French Harmon was a solid contributor as a player for the Tomcats in the late 70s, but it was his coaching ability that he was best known. He led a Connie Mack resurgence in the late 1980s and 1990s and was instrumental in helping several players in college.
Jon Hart’s smooth swing made him a fear hitter for the Tomcats, Post 76, Stan Musial and Marshall University. He could beat you with the bat or glove and was one of the top all-around players on every team for on each level.

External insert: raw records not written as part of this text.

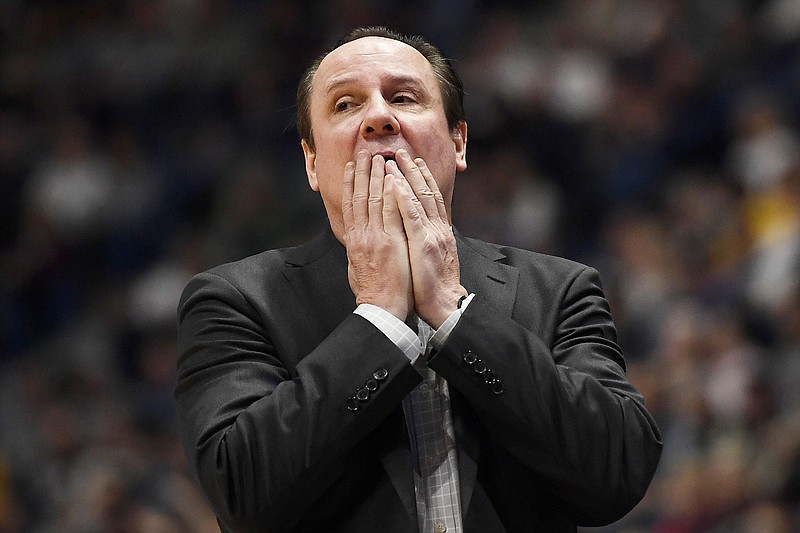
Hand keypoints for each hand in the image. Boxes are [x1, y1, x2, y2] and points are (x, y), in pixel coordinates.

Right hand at [342, 150, 413, 319]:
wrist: (381, 309)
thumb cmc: (373, 292)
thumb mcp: (358, 267)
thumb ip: (359, 250)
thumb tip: (356, 241)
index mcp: (354, 241)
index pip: (351, 205)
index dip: (351, 183)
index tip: (352, 167)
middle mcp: (361, 235)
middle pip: (360, 196)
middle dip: (362, 172)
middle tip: (365, 152)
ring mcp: (375, 237)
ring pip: (374, 199)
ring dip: (376, 176)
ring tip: (379, 157)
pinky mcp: (389, 242)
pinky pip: (390, 211)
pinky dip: (391, 192)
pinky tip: (393, 177)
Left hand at [389, 149, 467, 327]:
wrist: (443, 305)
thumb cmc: (433, 286)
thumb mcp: (431, 257)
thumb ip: (425, 240)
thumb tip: (416, 231)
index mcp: (438, 231)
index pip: (430, 198)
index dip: (421, 178)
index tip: (412, 162)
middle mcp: (437, 228)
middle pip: (425, 192)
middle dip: (412, 170)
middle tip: (400, 151)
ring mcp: (431, 234)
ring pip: (418, 198)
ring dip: (405, 177)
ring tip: (393, 159)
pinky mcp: (423, 244)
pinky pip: (411, 216)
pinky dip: (403, 198)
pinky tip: (393, 184)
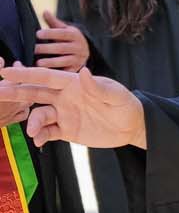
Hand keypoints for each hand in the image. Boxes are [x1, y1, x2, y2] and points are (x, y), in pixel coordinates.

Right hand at [0, 64, 145, 148]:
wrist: (131, 126)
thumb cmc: (125, 104)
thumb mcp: (115, 94)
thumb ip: (98, 86)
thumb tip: (83, 72)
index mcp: (72, 83)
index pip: (45, 76)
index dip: (26, 74)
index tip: (7, 72)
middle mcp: (63, 96)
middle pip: (34, 92)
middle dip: (15, 92)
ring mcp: (63, 113)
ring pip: (39, 114)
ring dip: (32, 121)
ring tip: (32, 131)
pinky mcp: (66, 130)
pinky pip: (48, 132)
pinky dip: (40, 136)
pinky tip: (38, 140)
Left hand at [36, 11, 89, 71]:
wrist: (84, 51)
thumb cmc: (69, 39)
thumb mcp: (64, 29)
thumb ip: (53, 22)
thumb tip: (45, 12)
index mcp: (75, 35)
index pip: (62, 33)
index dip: (50, 33)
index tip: (37, 34)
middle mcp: (79, 47)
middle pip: (62, 48)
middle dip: (47, 49)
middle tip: (34, 49)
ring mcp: (79, 59)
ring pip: (64, 61)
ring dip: (51, 62)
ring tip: (38, 63)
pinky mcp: (77, 69)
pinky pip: (67, 72)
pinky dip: (57, 72)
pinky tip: (46, 73)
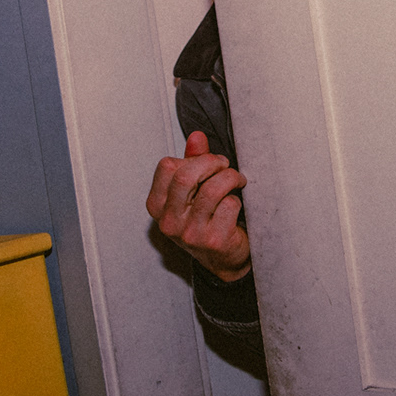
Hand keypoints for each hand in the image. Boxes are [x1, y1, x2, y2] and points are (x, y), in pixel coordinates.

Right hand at [146, 131, 252, 281]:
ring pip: (213, 189)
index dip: (193, 159)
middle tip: (225, 166)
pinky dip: (238, 200)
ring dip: (231, 178)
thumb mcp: (192, 191)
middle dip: (212, 163)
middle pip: (186, 176)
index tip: (210, 162)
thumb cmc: (205, 220)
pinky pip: (230, 206)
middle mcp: (170, 221)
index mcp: (157, 205)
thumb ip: (192, 162)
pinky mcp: (215, 240)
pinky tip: (236, 206)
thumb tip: (197, 136)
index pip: (167, 166)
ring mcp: (191, 233)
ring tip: (237, 180)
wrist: (223, 259)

Cabot Keesey spanned the late 1970s and early 1980s and was a pure hitter and outstanding defensive player both as an infielder and outfielder throughout his playing career that include the Tomcats, Post 76 and Stan Musial teams.
Mark Moore played for the Tomcats, Post 76 and then 10 more years on the Stan Musial level, making him one of the all-time veterans in the park. He hit for power and played flawlessly at shortstop and third baseman, making every team he was part of better.
Mike Tussey, who coached youth league baseball for 22 years and won a state championship in 1988 with the Stan Musial adult league, was also a radio and cable television broadcaster who called many games in the park. He also was the Voice of the minor league Huntington Cubs.